**Information shown**:
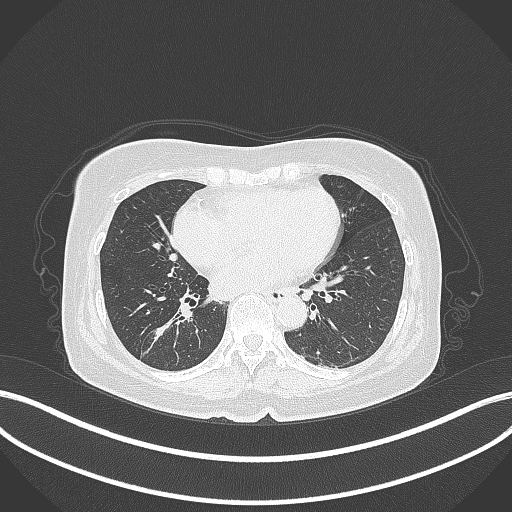
Chest CT, one axial slice; slice 168 of 429 in the series (ordered by position); reconstruction kernel B70f; 120 kVp; lung window (W 1500 / L -600 HU); 1 mm slice thickness; 512 × 512 image matrix, field of view 400 × 400 mm. Patient: female, 67 years. From the clinical record (not read from this slice): clinical TNM (as recorded): T1c N1 M0.
Outlined on this slice (rectangle marked by the reading radiologist):
- lung tumour (recorded histology: adenocarcinoma): box from (x=142, y=304) to (x=201, y=358) px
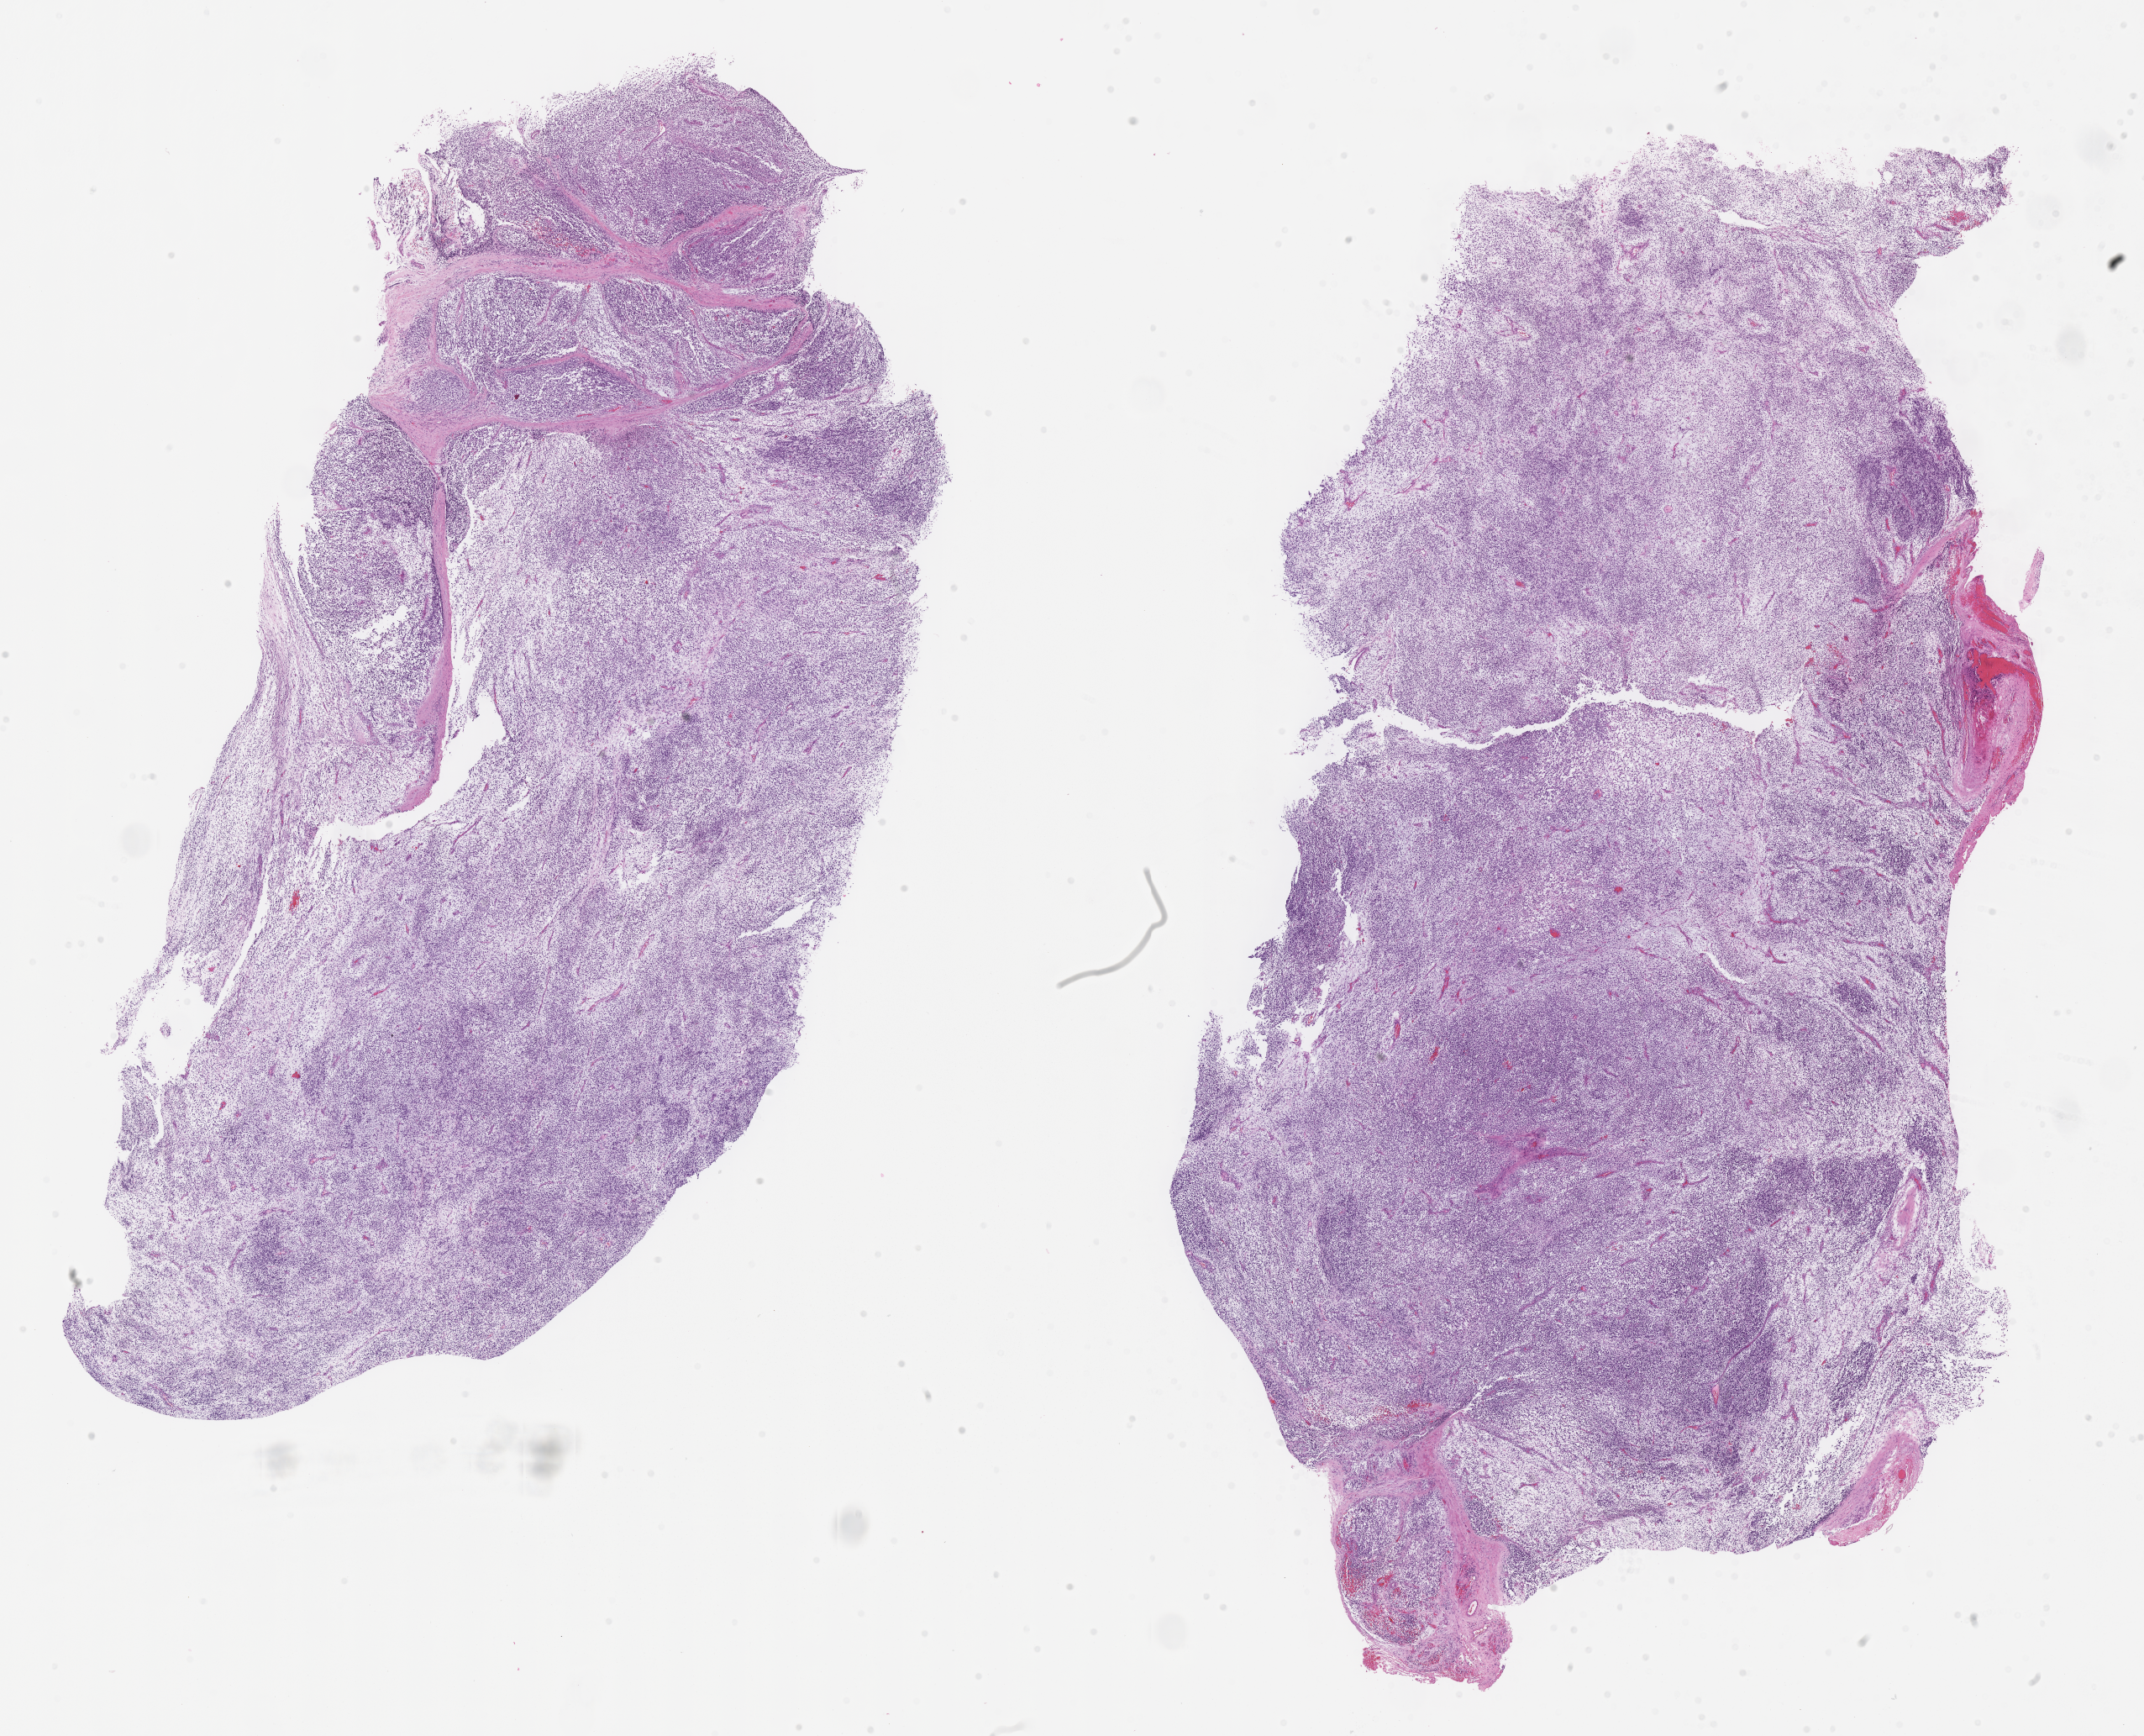
H&E whole-slide image of tumor tissue, shown as a low-resolution overview of the whole scanned area (about 20.6 x 16.7 mm); FFPE section; site: orbit, left. Male patient, age at diagnosis 8.4 years.
Diagnosis: rhabdomyosarcoma; histological classification: embryonal rhabdomyosarcoma. Metastatic status at presentation (as recorded): non-metastatic. Stage (as recorded): 1.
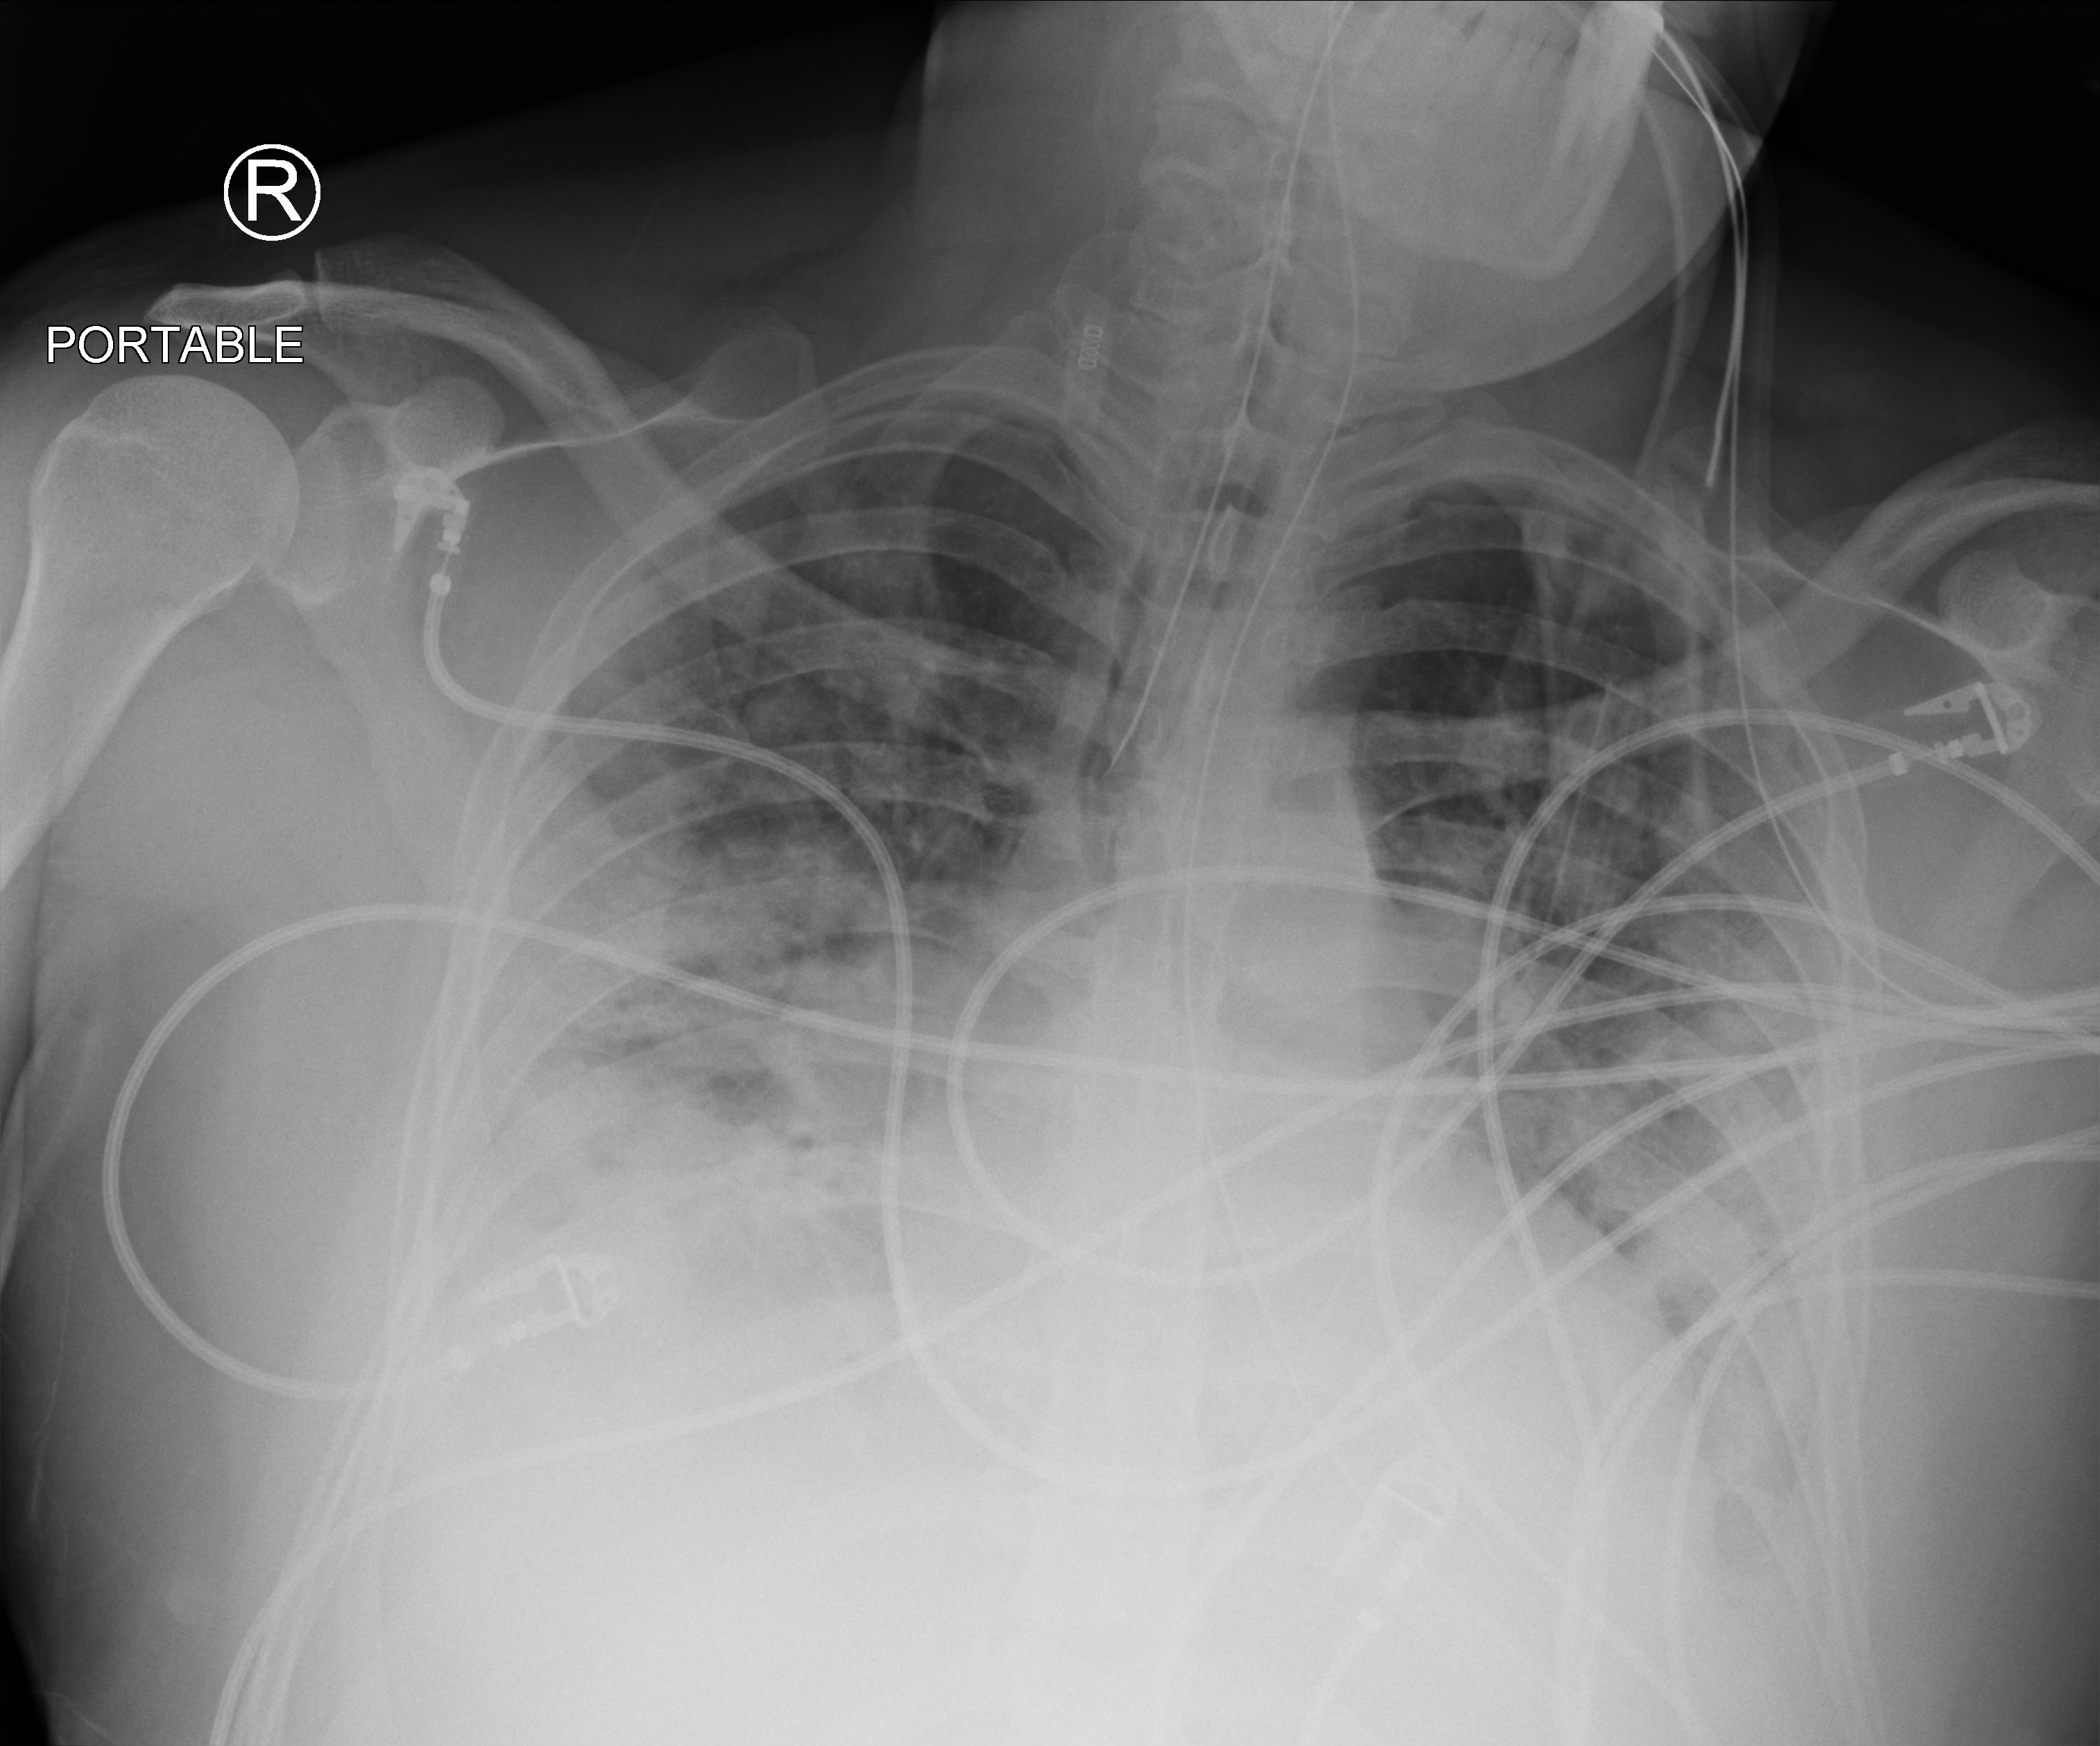
Chest X-ray (portable). Patient hospitalised with COVID-19; male, aged 18–59 years.
Admission-level facts for this patient (not findings on this image; timing relative to this image not recorded): mechanically ventilated during this hospital stay: yes; length of hospital stay: 22 days; diabetes (admission record): no.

**What needs to be done**: Reproduce each record above by retyping it exactly; omit all images.

**Solution to the problem**:
Chest CT, one axial slice; slice 168 of 429 in the series (ordered by position); reconstruction kernel B70f; 120 kVp; lung window (W 1500 / L -600 HU); 1 mm slice thickness; 512 × 512 image matrix, field of view 400 × 400 mm. Patient: female, 67 years. From the clinical record (not read from this slice): clinical TNM (as recorded): T1c N1 M0.
Outlined on this slice (rectangle marked by the reading radiologist):
- lung tumour (recorded histology: adenocarcinoma): box from (x=142, y=304) to (x=201, y=358) px
H&E whole-slide image of tumor tissue, shown as a low-resolution overview of the whole scanned area (about 20.6 x 16.7 mm); FFPE section; site: orbit, left. Male patient, age at diagnosis 8.4 years.
Diagnosis: rhabdomyosarcoma; histological classification: embryonal rhabdomyosarcoma. Metastatic status at presentation (as recorded): non-metastatic. Stage (as recorded): 1.
Chest X-ray (portable). Patient hospitalised with COVID-19; male, aged 18–59 years.
Admission-level facts for this patient (not findings on this image; timing relative to this image not recorded): mechanically ventilated during this hospital stay: yes; length of hospital stay: 22 days; diabetes (admission record): no.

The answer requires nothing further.